# Source passage
'''

Ships, Coles argues, are ever more like mini-cities or modern factories, in which main engines, generators, water-processing machines, cargo and navigation systems can be equipped with sensors to provide valuable data. In some cases this data is already being collected but it still needs to be validated and analysed so that intelligent business decisions can be made.

There are innovators in the market of course, notably manufacturers of equipment and systems who are embedding sensor and M2M technology to move from failure-based maintenance to predictive routines based on real-time monitoring. Remote maintenance offerings are extending to shipyards too, which understand that differentiation requires them to offer a service that improves the owner’s experience and their bottom line.

“So we find ourselves at a place where in 2014, we perhaps have the ‘digital ship’. Many ships have sensors onboard. But come 2020, we will not have a digital ship but a smart ship, one with fully intelligent global maintenance and repair, monitored from ashore,” he said. “A ship that can be run with fewer crew and be monitored in a much more effective way ashore. Why is this going to happen? It’s going to happen because technology and communications are moving faster and faster.”

Blocking wider adoption, he believes, is a deep-seated resistance among shipowners to paying more than the bare minimum for communications and IT. Ashore, we already take high speed communications for granted, “but onboard we still fight for every penny, without realising the value that it can bring”.

The need to align all the stakeholders, he argues, is where the roadblocks begin. While shipowners, managers and charterers, class and risk interests, vendors and manufacturers share some common safety aims, they can be said to differ on almost everything else, certainly anything commercial.

Complicating the picture further is the lack of unified standards, with vendors delivering products to their own designs and many relying on their own interpretations of regulations in pursuit of competitive edge. “Until we align the stakeholders such as the engine-makers, the navigation equipment suppliers and the other providers, we will continue to have hold-ups,” he adds.

His criticism extends to shipping’s principal regulator, the IMO, an organisation which he accepts ‘has done great things for our industry’. The problem, he says is that IMO is “populated almost entirely by immigrants of the internet world. This necessarily means that tradition is a badge of honour and caution is their war cry”.

Such an approach is hardly conducive to innovative thinking, he suggested. And because the industry is so poorly understood by non-experts, the risk is that the smart ship of the future will be nothing of the sort, but rather a concept dictated to the industry by regulatory bodies in the wake of an accident.

“This ties to our culture, the fact that we are so traditional, to some extent closed-minded about advances and unprepared to take even small risks in communications and technology. Although it is changing, we are immigrants to the internet culture and we need more natives involved.”

'''

Extend the passage on smart ships and shipping's resistance to new technology, picking up after its final quoted sentence.

# Provided data
'''

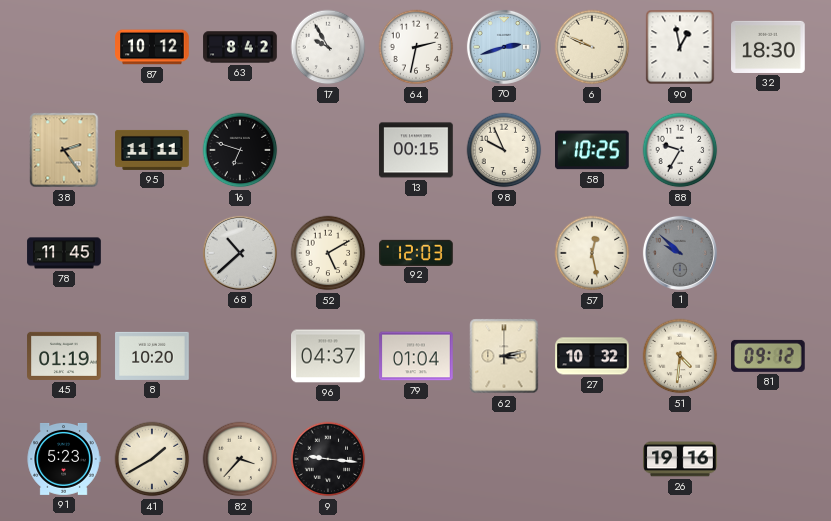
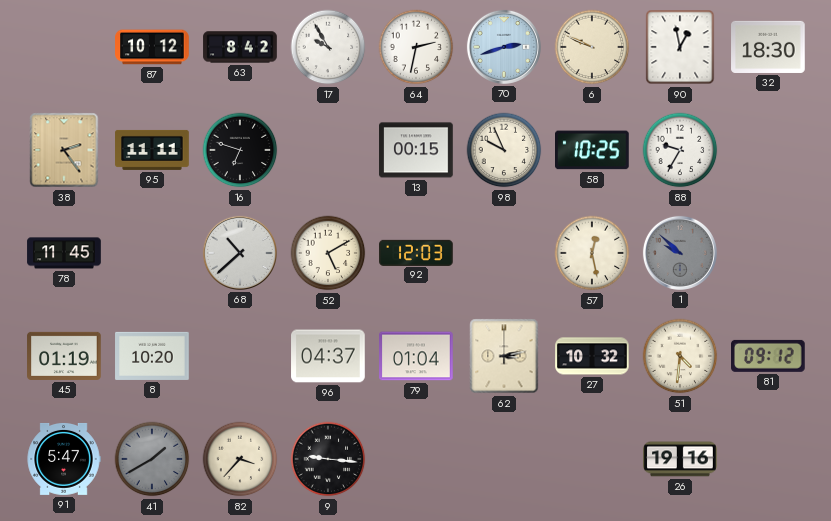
91: 5:23 -> 5:47
41 dial: cream -> grey
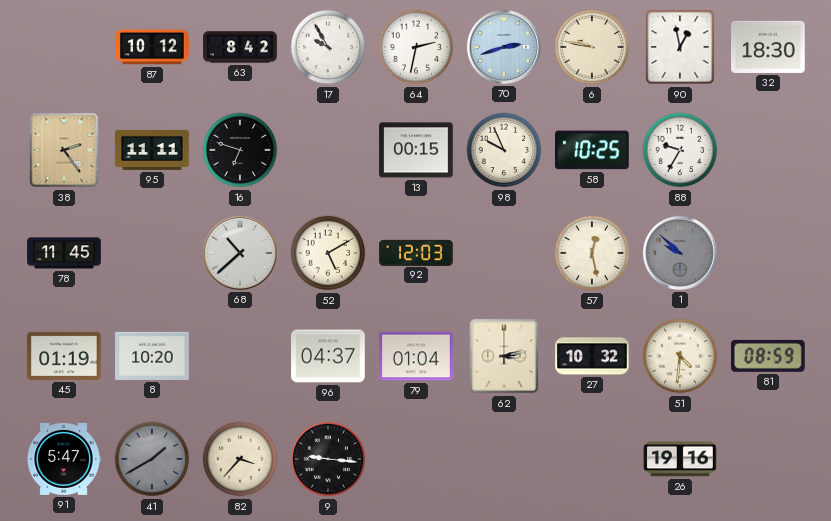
6: 9:49 -> 9:47
81: 09:12 -> 08:59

'''

# Response to the exercise
Coles accepts there are companies and organisations populated with internet natives but he thinks owners fear the impact of floods of data streaming ashore. However, he believes ‘new model shipping’ may not even require the owner to look at the data until it has been sifted and interpreted by domain experts from the equipment manufacturers themselves, removing a burden for a reasonable return.

And in his view, the commercial driver is too compelling to ignore. The convergence of shipbuilding and IT could, he says, be worth of billions of dollars to the global industry. Its proponents insist that monitoring ships to run them smarter holds the promise of generating billions more. The simplest levels of data collection and analysis can deliver a million dollars per ship in savings from predictive monitoring, according to some providers.

“As Stephen Schwartz of ABS Nautical Systems neatly puts it, ‘the future of operational optimisation and regulatory compliance will be in the ability to collect, analyse and act upon real time data’. And the most important reason why is because the natives of the internet world demand it. Tomorrow’s ship’s staff will demand a smarter ship,” he adds.

At a recent industry event in Hong Kong, Coles says he was flabbergasted to hear the suggestion that sending crew fewer emails was the way to ease the burden of paperwork. Surely it would be better he argues to retire paper log books and data entry into spreadsheets. “We need to give today’s seafarer the tools of the modern world. That will enable the crew and the ship to operate in a more effective way.”

That requires industrial quality communications, something the industry has conspicuously lacked until recently. Without that, he adds, “we might as well just be immigrants”.

Naturally as the incumbent communications provider, Inmarsat has some skill in this game. But for Coles at least, it’s a game that is already afoot. Not to play would be the most foolish policy of all.

“We are in a new world. The technology is here already, the communications are coming. The efficiency is there for all of us to see. The natives want it, the immigrants are holding it up. The question is, for how long do we let them dictate the pace of evolution?”